(Saved entries)
┏━━

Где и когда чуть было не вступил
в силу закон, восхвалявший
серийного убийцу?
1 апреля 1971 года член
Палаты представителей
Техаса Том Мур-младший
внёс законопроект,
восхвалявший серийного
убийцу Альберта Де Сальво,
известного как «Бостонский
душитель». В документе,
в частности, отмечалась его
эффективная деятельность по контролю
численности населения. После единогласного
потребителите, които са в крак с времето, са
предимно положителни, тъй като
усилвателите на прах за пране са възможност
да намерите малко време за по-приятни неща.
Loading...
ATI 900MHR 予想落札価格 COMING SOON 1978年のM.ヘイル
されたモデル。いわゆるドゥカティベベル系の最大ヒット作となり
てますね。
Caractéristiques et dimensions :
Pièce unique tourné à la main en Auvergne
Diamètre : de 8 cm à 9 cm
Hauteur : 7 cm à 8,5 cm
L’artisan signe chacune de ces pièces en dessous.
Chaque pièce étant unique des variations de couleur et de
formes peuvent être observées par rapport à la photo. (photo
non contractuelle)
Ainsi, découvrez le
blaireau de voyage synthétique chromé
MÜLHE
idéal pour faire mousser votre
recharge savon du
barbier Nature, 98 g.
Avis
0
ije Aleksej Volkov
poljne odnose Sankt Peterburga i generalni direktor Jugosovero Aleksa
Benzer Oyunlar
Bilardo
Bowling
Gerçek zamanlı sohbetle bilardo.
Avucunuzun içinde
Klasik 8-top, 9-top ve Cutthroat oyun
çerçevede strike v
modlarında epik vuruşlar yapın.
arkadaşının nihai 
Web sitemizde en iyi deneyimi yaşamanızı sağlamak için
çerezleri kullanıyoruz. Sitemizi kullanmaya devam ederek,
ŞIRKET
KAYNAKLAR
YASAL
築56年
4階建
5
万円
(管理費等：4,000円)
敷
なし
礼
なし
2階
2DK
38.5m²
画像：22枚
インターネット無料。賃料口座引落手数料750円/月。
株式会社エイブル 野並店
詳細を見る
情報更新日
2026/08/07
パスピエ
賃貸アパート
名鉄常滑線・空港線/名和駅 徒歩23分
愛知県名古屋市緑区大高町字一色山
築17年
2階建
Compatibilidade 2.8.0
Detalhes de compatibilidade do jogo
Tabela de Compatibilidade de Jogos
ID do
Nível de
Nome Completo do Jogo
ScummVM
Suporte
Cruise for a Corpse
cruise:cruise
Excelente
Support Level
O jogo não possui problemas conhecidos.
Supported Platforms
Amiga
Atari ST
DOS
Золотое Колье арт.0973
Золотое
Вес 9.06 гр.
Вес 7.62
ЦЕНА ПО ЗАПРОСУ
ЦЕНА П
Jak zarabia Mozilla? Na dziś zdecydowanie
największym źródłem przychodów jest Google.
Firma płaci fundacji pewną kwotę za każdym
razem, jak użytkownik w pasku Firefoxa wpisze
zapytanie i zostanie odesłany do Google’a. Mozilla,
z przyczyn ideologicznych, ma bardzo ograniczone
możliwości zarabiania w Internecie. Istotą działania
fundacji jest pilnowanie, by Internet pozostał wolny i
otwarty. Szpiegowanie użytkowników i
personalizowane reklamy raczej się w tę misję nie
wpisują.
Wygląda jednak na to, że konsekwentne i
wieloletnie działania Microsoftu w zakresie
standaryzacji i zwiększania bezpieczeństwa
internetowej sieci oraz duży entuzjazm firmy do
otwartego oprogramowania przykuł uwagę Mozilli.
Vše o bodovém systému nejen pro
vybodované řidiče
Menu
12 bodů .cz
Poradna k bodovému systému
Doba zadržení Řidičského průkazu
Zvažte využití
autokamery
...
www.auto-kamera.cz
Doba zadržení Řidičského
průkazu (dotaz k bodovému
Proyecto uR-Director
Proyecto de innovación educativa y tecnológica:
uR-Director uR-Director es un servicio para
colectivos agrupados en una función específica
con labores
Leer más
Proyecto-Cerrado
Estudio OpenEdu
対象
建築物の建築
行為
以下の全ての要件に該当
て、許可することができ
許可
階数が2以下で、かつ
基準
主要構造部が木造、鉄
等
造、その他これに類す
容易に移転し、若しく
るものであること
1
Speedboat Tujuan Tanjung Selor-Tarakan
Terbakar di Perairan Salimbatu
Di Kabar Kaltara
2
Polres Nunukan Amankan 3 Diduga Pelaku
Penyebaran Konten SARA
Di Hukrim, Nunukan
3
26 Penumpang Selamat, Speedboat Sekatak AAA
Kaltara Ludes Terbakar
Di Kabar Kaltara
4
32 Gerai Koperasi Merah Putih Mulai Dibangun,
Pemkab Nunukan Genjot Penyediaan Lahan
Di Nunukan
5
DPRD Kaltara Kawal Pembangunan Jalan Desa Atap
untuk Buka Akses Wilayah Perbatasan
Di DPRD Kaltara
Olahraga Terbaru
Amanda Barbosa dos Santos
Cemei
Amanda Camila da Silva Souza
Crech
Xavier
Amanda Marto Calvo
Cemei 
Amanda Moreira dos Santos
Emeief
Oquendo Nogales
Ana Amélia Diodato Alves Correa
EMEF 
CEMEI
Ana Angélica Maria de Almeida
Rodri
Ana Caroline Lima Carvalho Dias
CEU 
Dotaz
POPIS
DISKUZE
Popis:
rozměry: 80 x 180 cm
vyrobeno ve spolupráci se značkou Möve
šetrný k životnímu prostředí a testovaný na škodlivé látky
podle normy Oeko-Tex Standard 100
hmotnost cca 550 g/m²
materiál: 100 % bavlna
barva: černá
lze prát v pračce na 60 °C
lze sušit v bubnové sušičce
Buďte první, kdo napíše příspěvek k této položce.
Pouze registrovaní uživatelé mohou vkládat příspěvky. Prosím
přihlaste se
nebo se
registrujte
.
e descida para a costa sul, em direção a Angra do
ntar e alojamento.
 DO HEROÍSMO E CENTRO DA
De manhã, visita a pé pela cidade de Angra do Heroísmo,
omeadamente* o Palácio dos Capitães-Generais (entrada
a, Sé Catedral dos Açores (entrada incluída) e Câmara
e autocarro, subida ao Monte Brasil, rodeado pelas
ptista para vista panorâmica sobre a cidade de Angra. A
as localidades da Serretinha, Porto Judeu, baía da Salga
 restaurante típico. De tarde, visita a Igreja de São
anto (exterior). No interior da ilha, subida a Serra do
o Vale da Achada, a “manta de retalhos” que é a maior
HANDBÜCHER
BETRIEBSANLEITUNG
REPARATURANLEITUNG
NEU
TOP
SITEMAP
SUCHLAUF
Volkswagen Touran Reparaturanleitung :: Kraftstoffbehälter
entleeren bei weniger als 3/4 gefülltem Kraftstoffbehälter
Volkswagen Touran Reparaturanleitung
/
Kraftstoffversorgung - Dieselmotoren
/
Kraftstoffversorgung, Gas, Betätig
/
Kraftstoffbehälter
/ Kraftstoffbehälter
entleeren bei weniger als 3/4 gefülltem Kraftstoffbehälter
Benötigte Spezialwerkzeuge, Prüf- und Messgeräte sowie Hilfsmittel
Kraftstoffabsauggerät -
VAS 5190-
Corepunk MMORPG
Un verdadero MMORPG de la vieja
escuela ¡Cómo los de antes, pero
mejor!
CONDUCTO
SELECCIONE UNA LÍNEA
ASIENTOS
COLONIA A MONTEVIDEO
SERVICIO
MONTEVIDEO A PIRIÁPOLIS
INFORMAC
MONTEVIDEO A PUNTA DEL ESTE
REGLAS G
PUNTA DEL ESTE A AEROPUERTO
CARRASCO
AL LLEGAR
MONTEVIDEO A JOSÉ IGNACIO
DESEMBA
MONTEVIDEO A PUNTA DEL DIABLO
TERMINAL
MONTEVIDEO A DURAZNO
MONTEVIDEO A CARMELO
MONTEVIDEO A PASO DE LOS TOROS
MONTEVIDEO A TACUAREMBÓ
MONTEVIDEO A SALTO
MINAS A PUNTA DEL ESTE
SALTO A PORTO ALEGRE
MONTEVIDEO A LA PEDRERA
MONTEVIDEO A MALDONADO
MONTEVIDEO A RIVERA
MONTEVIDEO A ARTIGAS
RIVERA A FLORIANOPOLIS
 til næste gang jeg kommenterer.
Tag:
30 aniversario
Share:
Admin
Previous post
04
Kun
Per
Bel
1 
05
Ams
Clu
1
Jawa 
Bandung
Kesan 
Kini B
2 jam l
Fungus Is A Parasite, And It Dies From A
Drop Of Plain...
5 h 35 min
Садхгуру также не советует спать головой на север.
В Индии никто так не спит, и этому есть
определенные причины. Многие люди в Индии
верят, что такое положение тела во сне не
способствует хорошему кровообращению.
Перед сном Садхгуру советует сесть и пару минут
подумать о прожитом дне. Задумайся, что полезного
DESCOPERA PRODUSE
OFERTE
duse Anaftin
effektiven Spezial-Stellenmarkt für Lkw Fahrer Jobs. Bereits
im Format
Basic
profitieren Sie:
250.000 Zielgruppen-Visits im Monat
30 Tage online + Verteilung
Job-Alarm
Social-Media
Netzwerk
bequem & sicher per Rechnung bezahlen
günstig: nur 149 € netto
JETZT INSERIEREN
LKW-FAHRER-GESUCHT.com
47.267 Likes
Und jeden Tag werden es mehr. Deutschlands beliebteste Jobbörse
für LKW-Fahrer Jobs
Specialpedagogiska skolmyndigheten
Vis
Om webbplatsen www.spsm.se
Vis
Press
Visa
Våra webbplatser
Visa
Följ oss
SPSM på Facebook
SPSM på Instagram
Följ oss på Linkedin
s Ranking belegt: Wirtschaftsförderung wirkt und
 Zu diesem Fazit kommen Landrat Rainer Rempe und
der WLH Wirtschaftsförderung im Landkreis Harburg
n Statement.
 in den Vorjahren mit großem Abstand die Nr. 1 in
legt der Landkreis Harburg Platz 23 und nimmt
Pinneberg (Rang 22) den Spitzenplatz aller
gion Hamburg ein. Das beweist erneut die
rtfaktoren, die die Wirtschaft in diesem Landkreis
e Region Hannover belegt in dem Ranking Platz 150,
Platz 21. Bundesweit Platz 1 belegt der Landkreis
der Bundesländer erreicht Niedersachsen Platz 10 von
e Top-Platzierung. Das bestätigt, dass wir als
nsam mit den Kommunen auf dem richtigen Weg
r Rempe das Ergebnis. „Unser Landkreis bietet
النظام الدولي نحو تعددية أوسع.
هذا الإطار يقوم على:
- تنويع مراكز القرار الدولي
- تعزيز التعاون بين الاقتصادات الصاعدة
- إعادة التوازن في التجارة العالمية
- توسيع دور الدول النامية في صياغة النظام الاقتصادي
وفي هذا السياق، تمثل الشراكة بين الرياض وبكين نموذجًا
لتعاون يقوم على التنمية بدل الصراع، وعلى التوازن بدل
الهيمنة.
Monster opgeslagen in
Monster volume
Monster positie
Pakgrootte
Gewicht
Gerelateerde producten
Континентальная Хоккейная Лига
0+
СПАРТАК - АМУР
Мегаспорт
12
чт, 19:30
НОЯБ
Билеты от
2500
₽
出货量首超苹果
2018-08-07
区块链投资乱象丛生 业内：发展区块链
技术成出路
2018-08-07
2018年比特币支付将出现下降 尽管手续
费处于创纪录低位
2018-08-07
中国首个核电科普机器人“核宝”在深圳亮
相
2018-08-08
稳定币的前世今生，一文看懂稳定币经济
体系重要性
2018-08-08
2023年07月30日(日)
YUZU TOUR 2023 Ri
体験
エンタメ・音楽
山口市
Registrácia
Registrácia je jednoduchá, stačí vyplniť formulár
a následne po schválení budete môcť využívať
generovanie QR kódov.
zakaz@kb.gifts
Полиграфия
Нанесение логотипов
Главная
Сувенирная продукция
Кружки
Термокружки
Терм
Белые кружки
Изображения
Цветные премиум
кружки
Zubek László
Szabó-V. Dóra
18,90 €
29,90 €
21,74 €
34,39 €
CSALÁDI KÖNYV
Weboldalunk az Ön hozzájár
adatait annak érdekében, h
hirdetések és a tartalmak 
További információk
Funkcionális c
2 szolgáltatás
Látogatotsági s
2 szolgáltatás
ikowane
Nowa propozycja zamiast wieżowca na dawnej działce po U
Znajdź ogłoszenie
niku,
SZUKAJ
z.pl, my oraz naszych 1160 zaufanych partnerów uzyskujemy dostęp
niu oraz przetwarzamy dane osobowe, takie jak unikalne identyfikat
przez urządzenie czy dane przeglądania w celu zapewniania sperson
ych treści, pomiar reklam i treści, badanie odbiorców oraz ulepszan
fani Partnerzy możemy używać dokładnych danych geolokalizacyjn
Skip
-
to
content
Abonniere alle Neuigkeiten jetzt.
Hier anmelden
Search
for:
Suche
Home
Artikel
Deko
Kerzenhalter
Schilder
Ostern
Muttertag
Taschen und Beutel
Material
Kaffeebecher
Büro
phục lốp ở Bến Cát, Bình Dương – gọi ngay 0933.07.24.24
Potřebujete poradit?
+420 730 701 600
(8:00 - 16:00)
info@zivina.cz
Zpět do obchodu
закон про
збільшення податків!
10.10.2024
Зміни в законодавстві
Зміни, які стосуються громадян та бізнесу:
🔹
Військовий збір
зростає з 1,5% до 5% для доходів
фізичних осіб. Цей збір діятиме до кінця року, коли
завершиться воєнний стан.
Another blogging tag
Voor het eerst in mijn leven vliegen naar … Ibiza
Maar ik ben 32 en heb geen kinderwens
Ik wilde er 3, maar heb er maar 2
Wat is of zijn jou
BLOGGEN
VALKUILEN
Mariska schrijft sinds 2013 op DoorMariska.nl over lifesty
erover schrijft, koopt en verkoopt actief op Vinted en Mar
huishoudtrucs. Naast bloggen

┗━━

**Work required**
In the data above, repeat exactly each line from the first through the line that contains "インターネット無料。賃料口座引落手数料750円/月。", and give nothing else.

**Result**
Где и когда чуть было не вступил
в силу закон, восхвалявший
серийного убийцу?
1 апреля 1971 года член
Палаты представителей
Техаса Том Мур-младший
внёс законопроект,
восхвалявший серийного
убийцу Альберта Де Сальво,
известного как «Бостонский
душитель». В документе,
в частности, отмечалась его
эффективная деятельность по контролю
численности населения. После единогласного
потребителите, които са в крак с времето, са
предимно положителни, тъй като
усилвателите на прах за пране са възможност
да намерите малко време за по-приятни неща.
Loading...
ATI 900MHR 予想落札価格 COMING SOON 1978年のM.ヘイル
されたモデル。いわゆるドゥカティベベル系の最大ヒット作となり
てますね。
Caractéristiques et dimensions :
Pièce unique tourné à la main en Auvergne
Diamètre : de 8 cm à 9 cm
Hauteur : 7 cm à 8,5 cm
L’artisan signe chacune de ces pièces en dessous.
Chaque pièce étant unique des variations de couleur et de
formes peuvent être observées par rapport à la photo. (photo
non contractuelle)
Ainsi, découvrez le
blaireau de voyage synthétique chromé
MÜLHE
idéal pour faire mousser votre
recharge savon du
barbier Nature, 98 g.
Avis
0
ije Aleksej Volkov
poljne odnose Sankt Peterburga i generalni direktor Jugosovero Aleksa
Benzer Oyunlar
Bilardo
Bowling
Gerçek zamanlı sohbetle bilardo.
Avucunuzun içinde
Klasik 8-top, 9-top ve Cutthroat oyun
çerçevede strike v
modlarında epik vuruşlar yapın.
arkadaşının nihai 
Web sitemizde en iyi deneyimi yaşamanızı sağlamak için
çerezleri kullanıyoruz. Sitemizi kullanmaya devam ederek,
ŞIRKET
KAYNAKLAR
YASAL
築56年
4階建
5
万円
(管理費等：4,000円)
敷
なし
礼
なし
2階
2DK
38.5m²
画像：22枚
インターネット無料。賃料口座引落手数料750円/月。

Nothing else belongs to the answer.